Proteins from these datasets that did not share significant homology to existing proteins in NCBI’s RefSeq were considered unaffiliated. Some people refer to this as the “unknown” or “dark matter” of the virus protein universe. We sought to deterine how many of these unaffiliated proteins (e.g., do not form protein clusters with existing proteins in RefSeq) formed homology-based protein clusters with PSA phage proteins. “Affiliation” was assigned based on a significance threshold of blastp bit score >50.
Now to explore the contribution of PSA phages to annotating the unknown virus protein universe…
PTOV_PSAonly<-read.table("/Users/duhaimem/Box Sync/manuscripts_in_prep/PSA_comparative_genomics/2016Nov_PSA_phage_comparative_genomics/PSAphage_git_wd/TOV_43-vs-PSA_PSA-hits-only.csv", header=FALSE)
#View(PTOV_PSAonly)
colnames(PTOV_PSAonly) <- c("query","sbjt","%id","algnmt_ln","mismtch","gaps","q.start","q.end","s.start","s.end","eval","bit")

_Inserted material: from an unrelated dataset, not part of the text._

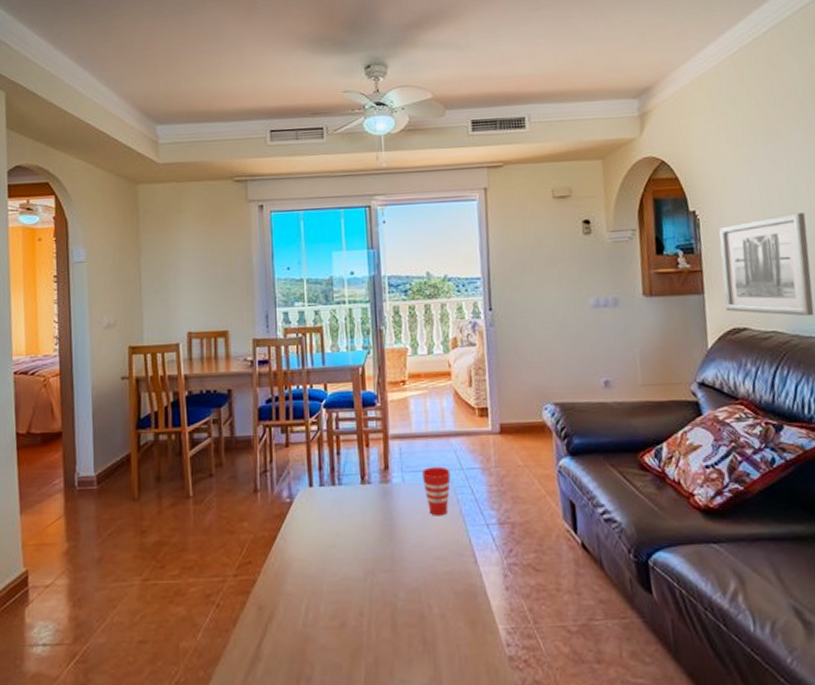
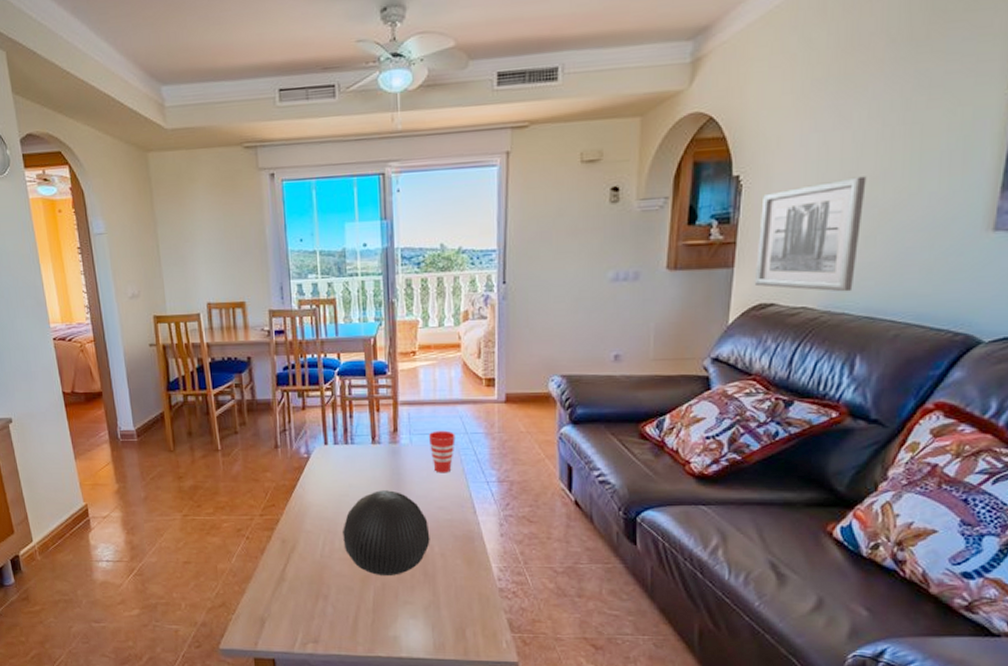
decorative ball: none [329,538,428,647] -> present [343,490,430,575]

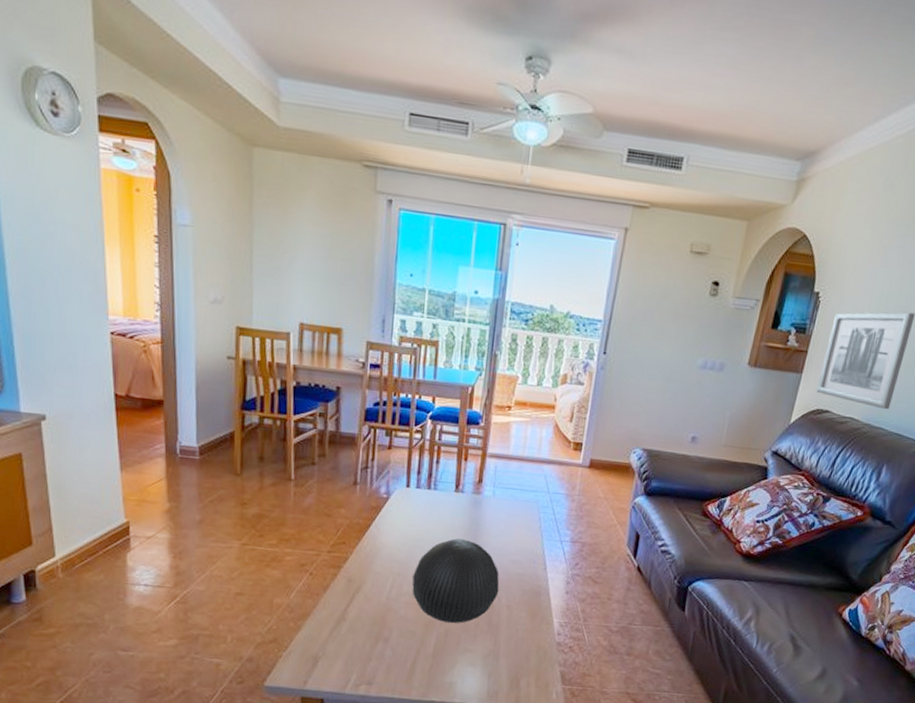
cup: present [429,430,456,473] -> none [511,486,538,529]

datatable(as.matrix(summary(PTOV_PSAonly$bit)),
options = list(pageLength = 6),
caption = "Summary of TOV-PSA blastp bitscores"
)
datatable(as.matrix(summary(PTOV_PSAonly$eval)),
options = list(pageLength = 6),
caption = "Summary of TOV-PSA blastp e-values"
)
PTOV_PSAonly_protsumm <- aggregate(as.character(query) ~ sbjt, PTOV_PSAonly, list)
PTOV_PSAonly_protsumm["PTOV_hit_cnt"] <- lengths(PTOV_PSAonly_protsumm$`as.character(query)`)

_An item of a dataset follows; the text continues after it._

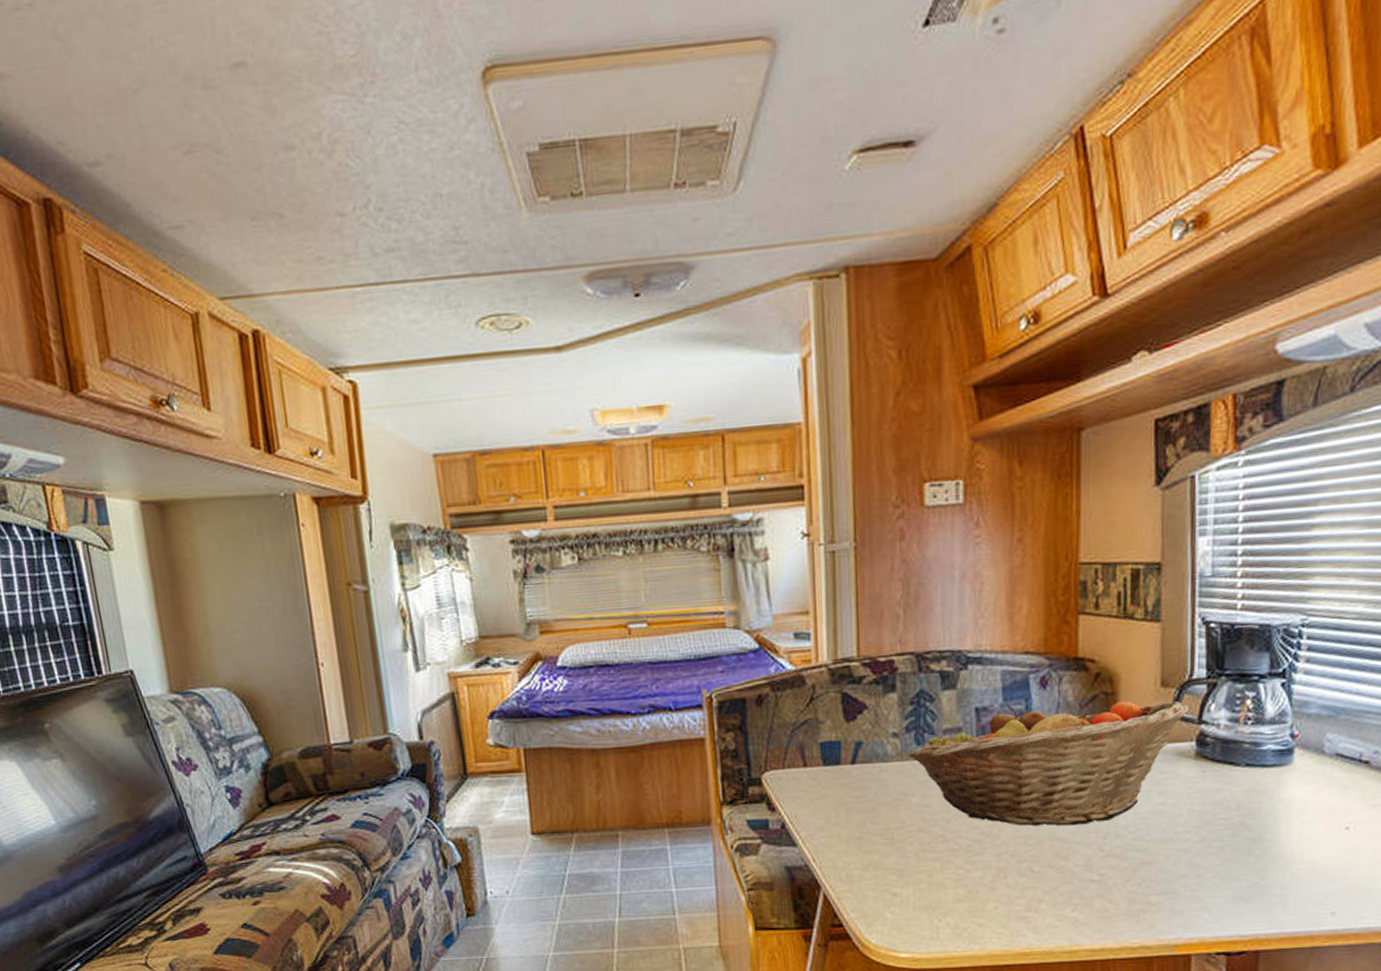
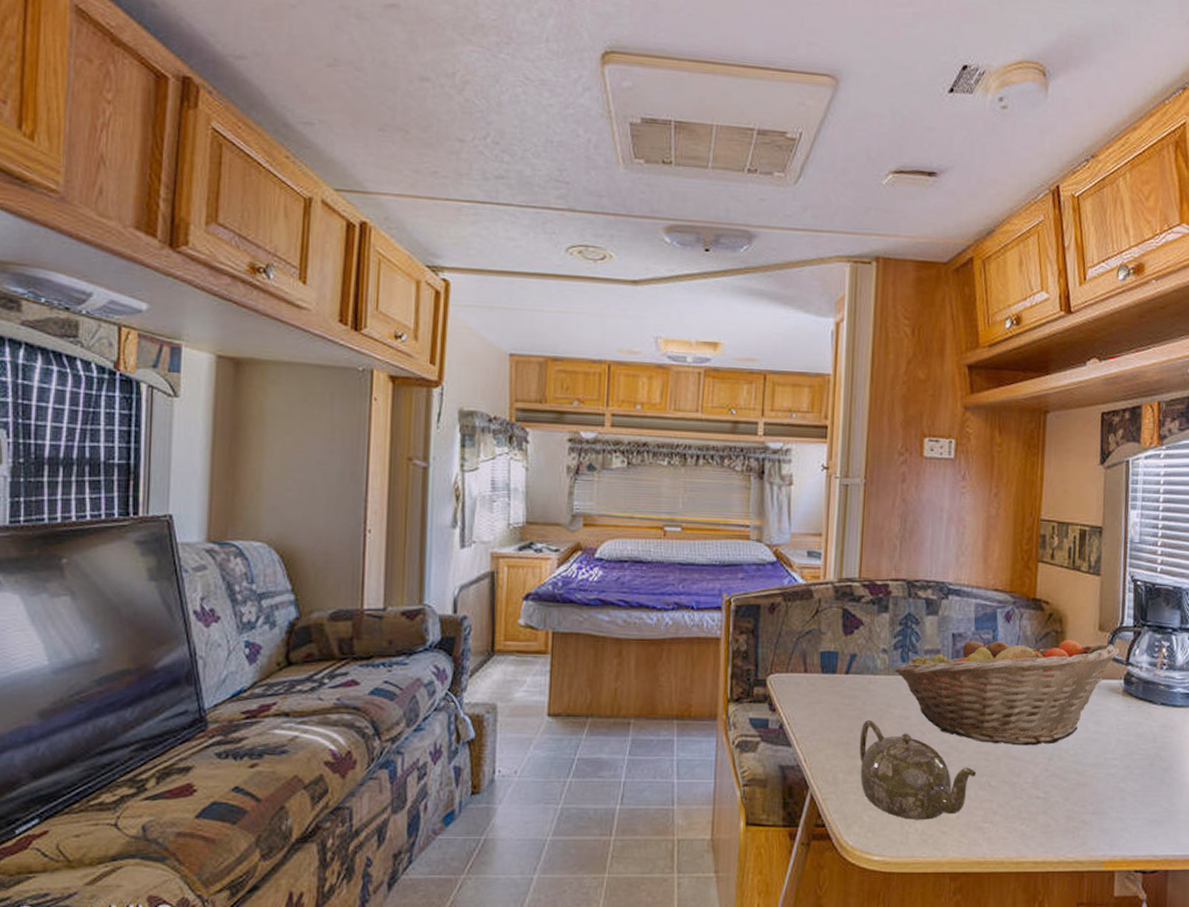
teapot: none [874,811,1015,914] -> present [859,719,976,820]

PTOV_PSAonly_protsumm <- PTOV_PSAonly_protsumm[c(1,3,2)]
names(PTOV_PSAonly_protsumm)[3] <- "PTOV_hit_cnt"
datatable(PTOV_PSAonly_protsumm,
options = list(pageLength = 10),
caption = "PSA phage proteins (sbjt) and the list of best hits to proteins in POV and TOV datasets (query)"
)
write.table(PTOV_PSAonly_protsumm[,1:2],"/Users/duhaimem/Box Sync/manuscripts_in_prep/PSA_comparative_genomics/2016Nov_PSA_phage_comparative_genomics/PSAphage_git_wd/PTOV_PSAonly_protsumm.tsv", row.names = FALSE, col.name=TRUE, quote=FALSE, sep="\t")
579 TOV proteins had hits exclusively to PSA proteins, with no significant homology to existing RefSeq proteins. In other words, the PSA phages helped to annotate 579 otherwise unknown ocean virus metagenome proteins as bonafide phage proteins.